Una trovata per cercare di attirare velocemente nella mischia anche le menti meno educate? Cercare invece di alfabetizzare gli appassionati di nuovo corso al teatro della racchetta in modo semplice, senza far calare dall’alto alcun peso sul cuore, resta una via neppure presa in considerazione. Del resto, per intraprendere un percorso che implica un minimo supporto culturale necessita di una divulgazione diametralmente opposta a quella attuale. Così, il campione di Wimbledon Wilfred Baddeley scriveva nel 1895: “il pubblico capisce solo chi vince”. Vien da chiedersi cosa sia cambiato nelle competenze e nel gusto di questo ambiente dopo oltre 130 anni. A tutti gli effetti, televisioni, radio, giornali, social e quant’altro, non hanno certo assolto questo compito. Forse qualche buon libro ha tentato l’azzardo, anche se all’interno di una marea di pubblicazioni commerciali l’obbiettivo rimane velleitario.
Ma come dice il proverbio la speranza è l’ultima a morire.
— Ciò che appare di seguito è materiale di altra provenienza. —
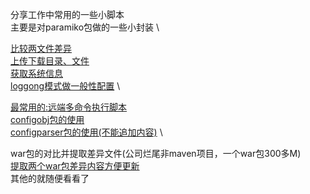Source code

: 分享工作中常用的一些小脚本 \
主要是对paramiko包做的一些小封装 \

[比较两文件差异](https://github.com/lnytx/devpos_simple/blob/master/tool_paramiko/compare_two_files.py) \
[上传下载目录、文件](https://github.com/lnytx/devpos_simple/blob/master/tool_paramiko/down_up_files.py) \
[获取系统信息](https://github.com/lnytx/devpos_simple/blob/master/tool_paramiko/get_system_info.py) \
[loggong模式做一般性配置](https://github.com/lnytx/devpos_simple/blob/master/tool_paramiko/loggingclass.py) \

[最常用的:远端多命令执行脚本](https://github.com/lnytx/devpos_simple/blob/master/tool_paramiko/run_mult_cmds.py) \
[configobj包的使用](https://github.com/lnytx/devpos_simple/blob/master/tool_paramiko/use_configobj.py) \
[configparser包的使用(不能追加内容)](https://github.com/lnytx/devpos_simple/blob/master/tool_paramiko/use_configparser.py) \

war包的对比并提取差异文件(公司烂尾非maven项目，一个war包300多M) \
[提取两个war包差异内容方便更新](https://github.com/lnytx/devpos_simple/blob/master/other_tools/com_dir.py) \
其他的就随便看看了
Quindi, per alcuni divulgatori resta comunque prioritario tentare di elevare il gusto e le competenze del pubblico, fornendo loro adeguati strumenti per vivere con nuovi occhi emozioni in buona parte sconosciute. A tal proposito, riporto un breve stralcio del mio ultimo libro “Break Point”, a titolo di esempio. Ebbene, è importante sapere come dentro l’anima del tennis convivano diversi registri. Per intenderci, le varie estensioni artistiche e scientifiche si compendiano ampiamente nella disciplina. Il registro principale, ovviamente, resta quello del gioco da sempre magnificato in modo sublime con leggerezza dai suoi formidabili fuoriclasse. Leggerezza da non confondere con la superficialità, essendo il risultato della costruzione di universi combinati in grado di riflettersi dentro la famosa metafora del labirinto.
Di quale essenza si tratta? In questo caso dell’affascinante psicologia del tennis! Così, il labirinto rivela a suo modo la verità disegnando la mappa dei destini, concedendo per l’occorrenza una doppia opportunità. Da una parte abbiamo l’attitudine necessaria per affrontare la complessità della visione del mondo, dall’altra troviamo il fascino del labirinto in quanto tale, del perdersi e del cercare la via d’uscita quale originale intento dell’uomo. Restano esclusi coloro i quali credono di poter superare il labirinto deprivandosi di una scelta. Per queste ragioni, risulta una richiesta impudente quella rivolta alla conoscenza del gioco di fornire una soluzione conclusiva per risolvere ogni dilemma. Quel che invece la conoscenza del gioco stessa può fare è aiutare a definire la miglior predisposizione possibile, a seconda delle caratteristiche di ciascun giocatore, per cercare di scoprire una via d’uscita. Anche se quest’ultima non sarà altro che un passaggio da un labirinto all’altro.